Remix.run Logo
gpjt 2 days ago

OK, early indicators support both you and Gemini quite strongly re: batch size. On my (somewhat ad-hoc) test dataset, I get losses like this:

  * OpenAI medium weights: 3.231
  * OpenAI small weights: 3.500
  * My locally trained model, FineWeb Chinchilla, batch size 6: 3.944
  * My locally trained model, FineWeb-Edu Chinchilla, batch size 6: 4.167
  * My locally trained model, FineWeb-Edu double Chinchilla, batch size 6: 4.135
  * My cloud trained model, FineWeb Chinchilla, batch size 13 \* 8 = 104: 3.674
That last one was trained on an 8x A100 machine with 40 GiB per GPU, with the same code as before, just converted to DDP. It certainly looks like the much larger batch size has improved the model significantly.

I'll be trying on larger machines. No gradient accumulation yet, but it's certainly looking like a valuable lever to pull for local training runs (and, I suspect, might also be useful on "small" cloud machines like the one I used -- will have to see what things look like with the bigger mini-batches I can squeeze onto 80 GiB and 160 GiB GPUs).

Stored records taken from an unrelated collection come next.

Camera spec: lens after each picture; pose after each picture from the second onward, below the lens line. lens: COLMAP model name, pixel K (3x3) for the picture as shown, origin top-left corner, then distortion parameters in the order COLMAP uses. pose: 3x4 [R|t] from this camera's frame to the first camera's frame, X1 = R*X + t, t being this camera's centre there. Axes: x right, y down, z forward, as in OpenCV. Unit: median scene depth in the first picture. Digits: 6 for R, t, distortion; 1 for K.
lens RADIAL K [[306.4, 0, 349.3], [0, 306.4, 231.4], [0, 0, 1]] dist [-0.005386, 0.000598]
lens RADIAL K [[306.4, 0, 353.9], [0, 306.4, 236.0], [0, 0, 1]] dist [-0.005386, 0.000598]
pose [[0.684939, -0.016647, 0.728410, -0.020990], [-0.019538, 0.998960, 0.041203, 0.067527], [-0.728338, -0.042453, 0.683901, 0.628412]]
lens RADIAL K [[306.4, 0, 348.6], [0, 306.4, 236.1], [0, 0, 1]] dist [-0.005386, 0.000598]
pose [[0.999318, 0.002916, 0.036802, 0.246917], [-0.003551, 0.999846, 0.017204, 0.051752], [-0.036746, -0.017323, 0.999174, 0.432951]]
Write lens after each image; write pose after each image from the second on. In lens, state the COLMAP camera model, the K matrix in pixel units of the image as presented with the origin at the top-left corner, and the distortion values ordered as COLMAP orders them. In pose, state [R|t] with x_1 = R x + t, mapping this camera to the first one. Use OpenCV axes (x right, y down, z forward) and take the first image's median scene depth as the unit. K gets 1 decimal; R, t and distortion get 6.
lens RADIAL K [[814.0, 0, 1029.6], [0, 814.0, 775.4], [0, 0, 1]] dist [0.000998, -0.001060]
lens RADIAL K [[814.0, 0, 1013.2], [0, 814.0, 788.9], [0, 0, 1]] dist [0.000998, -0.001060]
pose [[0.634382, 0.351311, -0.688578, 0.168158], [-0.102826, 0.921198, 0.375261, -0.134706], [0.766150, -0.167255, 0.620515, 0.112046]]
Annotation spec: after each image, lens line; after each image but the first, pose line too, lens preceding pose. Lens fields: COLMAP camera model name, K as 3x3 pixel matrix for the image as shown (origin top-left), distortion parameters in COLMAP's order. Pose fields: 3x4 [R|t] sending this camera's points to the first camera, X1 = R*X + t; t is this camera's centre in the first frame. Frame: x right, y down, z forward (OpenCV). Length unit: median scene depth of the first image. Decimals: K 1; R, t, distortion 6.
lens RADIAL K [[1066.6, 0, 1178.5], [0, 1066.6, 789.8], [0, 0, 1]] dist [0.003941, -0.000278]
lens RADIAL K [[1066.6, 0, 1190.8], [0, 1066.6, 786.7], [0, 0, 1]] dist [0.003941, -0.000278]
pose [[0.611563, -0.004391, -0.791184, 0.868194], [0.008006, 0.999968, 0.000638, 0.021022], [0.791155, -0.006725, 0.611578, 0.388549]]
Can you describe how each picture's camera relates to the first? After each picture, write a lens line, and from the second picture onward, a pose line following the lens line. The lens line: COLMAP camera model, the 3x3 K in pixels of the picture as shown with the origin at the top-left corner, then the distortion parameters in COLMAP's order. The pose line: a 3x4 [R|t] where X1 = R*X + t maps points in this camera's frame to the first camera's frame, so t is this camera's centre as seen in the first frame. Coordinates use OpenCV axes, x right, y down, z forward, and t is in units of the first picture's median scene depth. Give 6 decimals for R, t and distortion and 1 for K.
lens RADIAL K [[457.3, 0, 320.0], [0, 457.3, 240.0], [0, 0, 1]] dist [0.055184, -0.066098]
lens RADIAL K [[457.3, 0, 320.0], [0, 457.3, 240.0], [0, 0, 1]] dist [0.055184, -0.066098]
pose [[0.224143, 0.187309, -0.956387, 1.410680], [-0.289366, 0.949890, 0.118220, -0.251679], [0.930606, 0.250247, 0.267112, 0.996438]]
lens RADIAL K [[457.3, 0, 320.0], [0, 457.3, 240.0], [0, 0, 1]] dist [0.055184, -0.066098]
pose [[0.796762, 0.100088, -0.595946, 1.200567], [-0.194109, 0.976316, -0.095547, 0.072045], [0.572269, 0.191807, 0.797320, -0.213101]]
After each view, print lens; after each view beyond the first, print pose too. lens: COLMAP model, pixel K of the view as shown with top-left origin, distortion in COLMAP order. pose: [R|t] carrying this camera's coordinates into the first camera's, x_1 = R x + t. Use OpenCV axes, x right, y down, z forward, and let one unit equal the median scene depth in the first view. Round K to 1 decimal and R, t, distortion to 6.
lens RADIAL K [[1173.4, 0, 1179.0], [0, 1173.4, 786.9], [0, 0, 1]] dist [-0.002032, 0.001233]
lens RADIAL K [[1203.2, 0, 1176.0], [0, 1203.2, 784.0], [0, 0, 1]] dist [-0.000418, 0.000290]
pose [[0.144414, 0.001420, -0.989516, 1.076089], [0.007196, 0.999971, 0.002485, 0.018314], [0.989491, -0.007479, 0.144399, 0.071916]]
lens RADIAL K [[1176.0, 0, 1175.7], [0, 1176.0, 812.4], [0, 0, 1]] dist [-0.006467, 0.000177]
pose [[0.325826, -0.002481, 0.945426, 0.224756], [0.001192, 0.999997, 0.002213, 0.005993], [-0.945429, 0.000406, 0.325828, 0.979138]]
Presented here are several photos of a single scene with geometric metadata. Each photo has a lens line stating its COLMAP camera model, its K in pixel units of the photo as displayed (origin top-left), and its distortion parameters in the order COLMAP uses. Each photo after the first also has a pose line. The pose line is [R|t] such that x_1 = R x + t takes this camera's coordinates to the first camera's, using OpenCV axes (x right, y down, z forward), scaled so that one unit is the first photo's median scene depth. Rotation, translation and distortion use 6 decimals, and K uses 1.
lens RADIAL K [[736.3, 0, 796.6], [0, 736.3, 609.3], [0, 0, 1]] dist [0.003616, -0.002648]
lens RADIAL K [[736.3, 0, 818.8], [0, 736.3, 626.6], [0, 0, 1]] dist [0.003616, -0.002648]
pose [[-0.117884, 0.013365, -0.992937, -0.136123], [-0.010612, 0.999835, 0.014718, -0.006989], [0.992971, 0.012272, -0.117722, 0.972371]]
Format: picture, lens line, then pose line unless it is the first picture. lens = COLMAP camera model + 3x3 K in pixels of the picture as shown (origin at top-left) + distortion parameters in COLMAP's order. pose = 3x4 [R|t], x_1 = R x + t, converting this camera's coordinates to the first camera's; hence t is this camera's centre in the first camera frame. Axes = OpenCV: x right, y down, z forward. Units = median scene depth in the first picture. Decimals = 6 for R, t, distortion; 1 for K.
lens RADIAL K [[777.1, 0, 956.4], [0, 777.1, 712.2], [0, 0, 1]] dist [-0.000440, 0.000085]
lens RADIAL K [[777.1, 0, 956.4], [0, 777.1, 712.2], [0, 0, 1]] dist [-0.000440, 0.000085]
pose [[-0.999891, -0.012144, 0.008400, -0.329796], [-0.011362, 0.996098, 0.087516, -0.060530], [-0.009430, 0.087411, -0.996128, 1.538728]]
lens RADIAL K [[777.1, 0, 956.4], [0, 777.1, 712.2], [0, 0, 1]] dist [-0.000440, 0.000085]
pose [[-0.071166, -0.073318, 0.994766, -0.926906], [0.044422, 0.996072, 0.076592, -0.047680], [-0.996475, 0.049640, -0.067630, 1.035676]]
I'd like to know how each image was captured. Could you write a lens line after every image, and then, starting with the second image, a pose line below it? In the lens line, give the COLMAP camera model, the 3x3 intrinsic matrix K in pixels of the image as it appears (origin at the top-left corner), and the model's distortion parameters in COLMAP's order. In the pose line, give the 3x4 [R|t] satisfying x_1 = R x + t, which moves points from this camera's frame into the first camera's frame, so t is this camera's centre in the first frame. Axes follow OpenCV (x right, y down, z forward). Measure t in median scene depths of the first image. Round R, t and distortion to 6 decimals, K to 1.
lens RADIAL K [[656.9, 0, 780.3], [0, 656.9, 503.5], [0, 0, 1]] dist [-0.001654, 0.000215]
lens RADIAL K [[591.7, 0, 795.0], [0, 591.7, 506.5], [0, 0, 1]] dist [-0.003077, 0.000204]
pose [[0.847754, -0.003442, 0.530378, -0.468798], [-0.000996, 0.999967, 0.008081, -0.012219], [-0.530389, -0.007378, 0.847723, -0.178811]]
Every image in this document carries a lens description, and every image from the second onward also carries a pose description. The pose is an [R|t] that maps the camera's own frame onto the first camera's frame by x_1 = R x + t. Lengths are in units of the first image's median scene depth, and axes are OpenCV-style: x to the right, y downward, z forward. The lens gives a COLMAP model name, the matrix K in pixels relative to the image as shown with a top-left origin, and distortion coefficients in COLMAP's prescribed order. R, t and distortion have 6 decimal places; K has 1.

spi 2 days ago | parent [-]

Thanks, very nice to see these results! Certainly using GPUs with more RAM makes things simpler to scale. Gradient accumulation is as easy as adding a counter for number of steps and an "if counter % gradient_accumulation_steps:` around `optimizer.step()`, so that can also be tried simply on a single GPU / cheaper GPUs. But if you can just use 8xA100 and your pipeline parallizes well, you also get results (almost) 8 times faster, which is certainly nicer to experiment of course!

gpjt 2 days ago | parent [-]

Exactly! If I can get it down to an hour or two (seems very plausible on an 8x H200 with 160 GiB VRAM per GPU, though those are almost never available on Lambda Labs), I'll do the experiments with dropout and the other possible causes of issues, then see if I can bake that all into a new train on the RTX 3090 and confirm it repros there. Looks like I'll definitely need gradient accumulation there.

I assume the zero_grad would need to go in the same if block?

gpjt a day ago | parent [-]

Hmm, interesting. With a batch size of 512 (8x B200s with 160 GiB each) I get worse results! Maybe there's a sweet spot somewhere in between.